I will say, that I have no great interest in getting involved in Open-doctoring courses like these. There seems to be no upside in it. People blame you for whatever the hell happens the week of the tournament -- weather, set-up, who plays lousy -- as if building a new fairway bunker downrange of the old one really had anything to do with anything.
In the old days, in fact for most of the time until the recent past, people did not look to architectural changes as a necessary prelude to a major championship. [The only real exception to this was Rees' father's few years at publicizing himself as The Open Doctor.] It was considered enough to tweak the set-up of the course -- grow the rough, firm up the greens, etc.
What's changed is that there is no slack left in the set-up of courses. The members have demanded tournament conditions every day, to the point that you can't make the greens any faster for the PGA than they were for ladies' day.
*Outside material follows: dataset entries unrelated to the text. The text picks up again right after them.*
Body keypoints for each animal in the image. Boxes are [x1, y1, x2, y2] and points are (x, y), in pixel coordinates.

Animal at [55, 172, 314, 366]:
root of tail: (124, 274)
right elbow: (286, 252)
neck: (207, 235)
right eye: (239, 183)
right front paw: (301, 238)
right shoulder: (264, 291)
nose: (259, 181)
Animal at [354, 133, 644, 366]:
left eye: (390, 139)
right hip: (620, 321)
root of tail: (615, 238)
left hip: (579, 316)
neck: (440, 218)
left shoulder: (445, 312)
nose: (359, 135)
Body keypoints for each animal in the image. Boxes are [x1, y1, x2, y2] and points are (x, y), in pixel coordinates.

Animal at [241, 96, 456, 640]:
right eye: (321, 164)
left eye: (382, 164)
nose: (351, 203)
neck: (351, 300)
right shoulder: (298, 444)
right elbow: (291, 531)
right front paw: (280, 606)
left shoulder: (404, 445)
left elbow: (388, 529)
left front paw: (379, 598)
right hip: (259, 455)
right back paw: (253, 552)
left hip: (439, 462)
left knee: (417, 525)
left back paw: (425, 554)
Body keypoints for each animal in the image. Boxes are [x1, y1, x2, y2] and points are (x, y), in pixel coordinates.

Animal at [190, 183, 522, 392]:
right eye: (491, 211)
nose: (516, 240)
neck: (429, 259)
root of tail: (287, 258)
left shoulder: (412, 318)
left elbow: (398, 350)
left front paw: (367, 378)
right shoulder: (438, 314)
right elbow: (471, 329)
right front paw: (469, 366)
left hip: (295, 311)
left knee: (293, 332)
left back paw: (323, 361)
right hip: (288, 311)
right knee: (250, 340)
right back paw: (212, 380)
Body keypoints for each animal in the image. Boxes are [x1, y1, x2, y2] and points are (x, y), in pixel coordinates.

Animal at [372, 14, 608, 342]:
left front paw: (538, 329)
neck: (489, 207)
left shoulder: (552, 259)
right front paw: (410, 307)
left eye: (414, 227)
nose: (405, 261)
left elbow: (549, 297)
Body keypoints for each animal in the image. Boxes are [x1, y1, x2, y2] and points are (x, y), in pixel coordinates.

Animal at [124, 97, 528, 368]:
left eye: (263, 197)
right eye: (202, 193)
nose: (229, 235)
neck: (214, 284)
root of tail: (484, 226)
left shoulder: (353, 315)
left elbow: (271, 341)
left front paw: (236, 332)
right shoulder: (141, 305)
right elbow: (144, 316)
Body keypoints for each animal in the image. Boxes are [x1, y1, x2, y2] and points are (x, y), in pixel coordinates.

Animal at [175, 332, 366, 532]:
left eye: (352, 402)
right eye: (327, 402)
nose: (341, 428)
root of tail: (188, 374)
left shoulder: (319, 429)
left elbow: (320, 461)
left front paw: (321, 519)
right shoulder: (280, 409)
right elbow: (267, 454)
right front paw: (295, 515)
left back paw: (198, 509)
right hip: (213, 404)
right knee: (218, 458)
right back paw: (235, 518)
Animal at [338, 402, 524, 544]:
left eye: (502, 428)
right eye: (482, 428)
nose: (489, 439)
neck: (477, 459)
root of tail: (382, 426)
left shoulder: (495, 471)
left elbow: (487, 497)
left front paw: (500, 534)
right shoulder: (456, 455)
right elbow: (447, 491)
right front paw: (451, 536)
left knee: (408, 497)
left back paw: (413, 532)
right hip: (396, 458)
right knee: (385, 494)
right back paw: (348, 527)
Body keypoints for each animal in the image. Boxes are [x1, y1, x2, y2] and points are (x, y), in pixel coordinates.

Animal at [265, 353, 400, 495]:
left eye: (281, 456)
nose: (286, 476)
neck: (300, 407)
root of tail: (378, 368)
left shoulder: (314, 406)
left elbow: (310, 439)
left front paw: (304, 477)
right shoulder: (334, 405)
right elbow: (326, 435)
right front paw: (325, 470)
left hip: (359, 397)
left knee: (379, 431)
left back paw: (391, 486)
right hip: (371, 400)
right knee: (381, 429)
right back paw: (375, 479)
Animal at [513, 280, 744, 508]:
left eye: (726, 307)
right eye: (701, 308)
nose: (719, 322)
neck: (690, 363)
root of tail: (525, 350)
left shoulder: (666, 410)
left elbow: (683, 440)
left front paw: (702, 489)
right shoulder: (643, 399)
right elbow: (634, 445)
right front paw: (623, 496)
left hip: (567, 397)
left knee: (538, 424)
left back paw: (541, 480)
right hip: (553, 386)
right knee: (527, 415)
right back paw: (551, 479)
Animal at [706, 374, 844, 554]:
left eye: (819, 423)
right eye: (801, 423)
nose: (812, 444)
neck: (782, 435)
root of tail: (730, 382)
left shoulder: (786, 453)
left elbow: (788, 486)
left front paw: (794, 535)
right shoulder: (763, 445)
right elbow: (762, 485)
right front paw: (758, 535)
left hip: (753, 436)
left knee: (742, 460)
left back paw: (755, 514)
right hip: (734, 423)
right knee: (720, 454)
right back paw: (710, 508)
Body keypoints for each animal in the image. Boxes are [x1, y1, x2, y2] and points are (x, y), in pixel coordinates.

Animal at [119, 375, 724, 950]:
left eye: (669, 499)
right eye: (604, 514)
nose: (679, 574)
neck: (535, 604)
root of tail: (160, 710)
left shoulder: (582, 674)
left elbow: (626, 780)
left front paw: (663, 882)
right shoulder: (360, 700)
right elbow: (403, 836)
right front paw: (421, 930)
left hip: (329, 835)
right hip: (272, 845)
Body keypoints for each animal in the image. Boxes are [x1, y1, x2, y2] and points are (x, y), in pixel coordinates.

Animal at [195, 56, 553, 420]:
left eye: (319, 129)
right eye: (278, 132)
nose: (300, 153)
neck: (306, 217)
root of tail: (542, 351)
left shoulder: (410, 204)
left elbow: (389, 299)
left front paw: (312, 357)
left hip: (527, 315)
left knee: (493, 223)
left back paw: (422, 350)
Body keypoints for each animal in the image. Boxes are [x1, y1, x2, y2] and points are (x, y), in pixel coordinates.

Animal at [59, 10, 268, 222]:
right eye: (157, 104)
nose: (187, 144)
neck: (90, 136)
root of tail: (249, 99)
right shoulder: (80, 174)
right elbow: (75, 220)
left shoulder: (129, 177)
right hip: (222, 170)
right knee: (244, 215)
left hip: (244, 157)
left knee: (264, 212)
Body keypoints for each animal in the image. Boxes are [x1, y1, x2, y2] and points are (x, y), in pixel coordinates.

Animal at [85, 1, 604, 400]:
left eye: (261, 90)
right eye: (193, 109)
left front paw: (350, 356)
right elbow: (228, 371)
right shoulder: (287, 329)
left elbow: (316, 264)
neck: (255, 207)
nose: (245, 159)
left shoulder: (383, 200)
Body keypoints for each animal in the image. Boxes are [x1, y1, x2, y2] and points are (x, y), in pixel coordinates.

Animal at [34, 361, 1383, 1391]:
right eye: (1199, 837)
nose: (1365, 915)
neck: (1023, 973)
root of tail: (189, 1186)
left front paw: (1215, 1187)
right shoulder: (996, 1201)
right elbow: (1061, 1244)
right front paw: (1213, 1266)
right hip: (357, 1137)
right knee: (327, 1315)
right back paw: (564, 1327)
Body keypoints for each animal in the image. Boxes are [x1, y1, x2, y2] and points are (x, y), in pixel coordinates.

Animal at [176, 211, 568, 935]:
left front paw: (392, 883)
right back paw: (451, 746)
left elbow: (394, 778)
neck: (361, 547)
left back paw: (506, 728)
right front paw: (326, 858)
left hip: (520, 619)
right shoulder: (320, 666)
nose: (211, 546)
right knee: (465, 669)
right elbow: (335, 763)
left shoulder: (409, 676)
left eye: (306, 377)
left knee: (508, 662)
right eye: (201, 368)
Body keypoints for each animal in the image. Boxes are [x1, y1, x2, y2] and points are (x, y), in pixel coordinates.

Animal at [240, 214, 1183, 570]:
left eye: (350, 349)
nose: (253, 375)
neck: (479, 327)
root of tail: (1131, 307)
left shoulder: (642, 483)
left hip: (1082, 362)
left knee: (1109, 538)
Indeed, they've made the greens so fast that they have had to come in and flatten the best greens -- because you can get away with a severe green that only has two reasonable hole locations for four days of a championship, but that green won't work for 365 days of member play.
Rees could not have ruined Atlanta Athletic Club, because it was never a great course at any point in history. [Nor were Cog Hill or Torrey Pines, incidentally.] But there are other championship venues I'd prefer to see left alone from silly architectural tweaking.